INPUT FOR THIS TASK below:
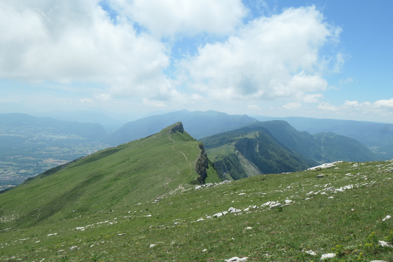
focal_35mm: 35
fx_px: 382
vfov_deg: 37.9
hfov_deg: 54.4
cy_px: 131
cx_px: 196
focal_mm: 12.8
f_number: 6.3
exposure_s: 1/800
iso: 200
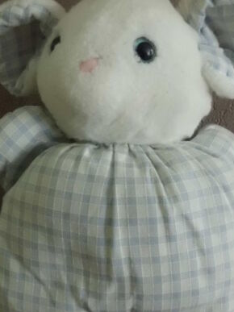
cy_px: 155
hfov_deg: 33.6
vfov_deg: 43.9
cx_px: 129
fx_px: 388
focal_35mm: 43
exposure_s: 1/13
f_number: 3.2
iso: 800
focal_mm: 4.6
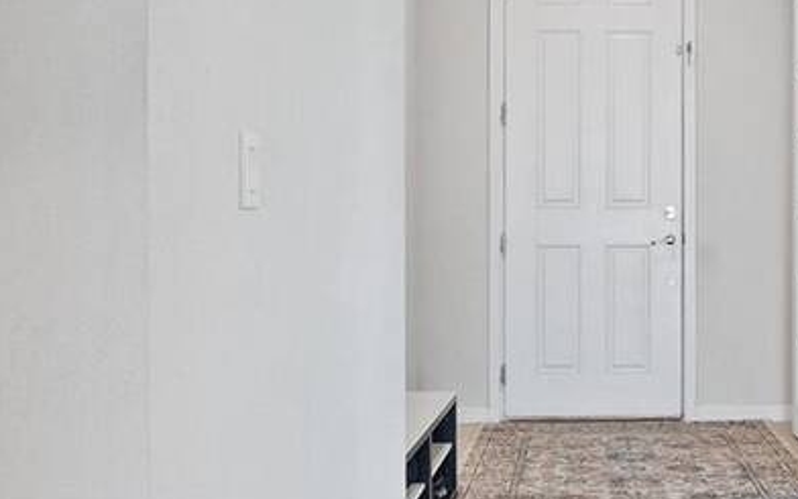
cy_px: 221
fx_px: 1087
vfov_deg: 25.8
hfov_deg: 38.7
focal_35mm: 50
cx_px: 645
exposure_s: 1/30
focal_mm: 16
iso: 4000
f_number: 9
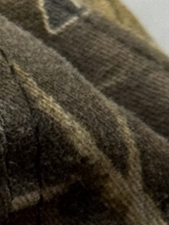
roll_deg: -5.8
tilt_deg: -30.1
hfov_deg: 4.3
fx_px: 2228
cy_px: 597
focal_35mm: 342
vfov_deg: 5.5
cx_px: 112
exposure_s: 1/60
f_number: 1.78
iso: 200
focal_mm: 6.76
End of INPUT FOR THIS TASK.
TASK TO COMPLETE
Your answer must be an exact transcription of the records above, minus the pictures.

WRITTEN ANSWER
focal_35mm: 35
fx_px: 382
vfov_deg: 37.9
hfov_deg: 54.4
cy_px: 131
cx_px: 196
focal_mm: 12.8
f_number: 6.3
exposure_s: 1/800
iso: 200
cy_px: 155
hfov_deg: 33.6
vfov_deg: 43.9
cx_px: 129
fx_px: 388
focal_35mm: 43
exposure_s: 1/13
f_number: 3.2
iso: 800
focal_mm: 4.6
cy_px: 221
fx_px: 1087
vfov_deg: 25.8
hfov_deg: 38.7
focal_35mm: 50
cx_px: 645
exposure_s: 1/30
focal_mm: 16
iso: 4000
f_number: 9
roll_deg: -5.8
tilt_deg: -30.1
hfov_deg: 4.3
fx_px: 2228
cy_px: 597
focal_35mm: 342
vfov_deg: 5.5
cx_px: 112
exposure_s: 1/60
f_number: 1.78
iso: 200
focal_mm: 6.76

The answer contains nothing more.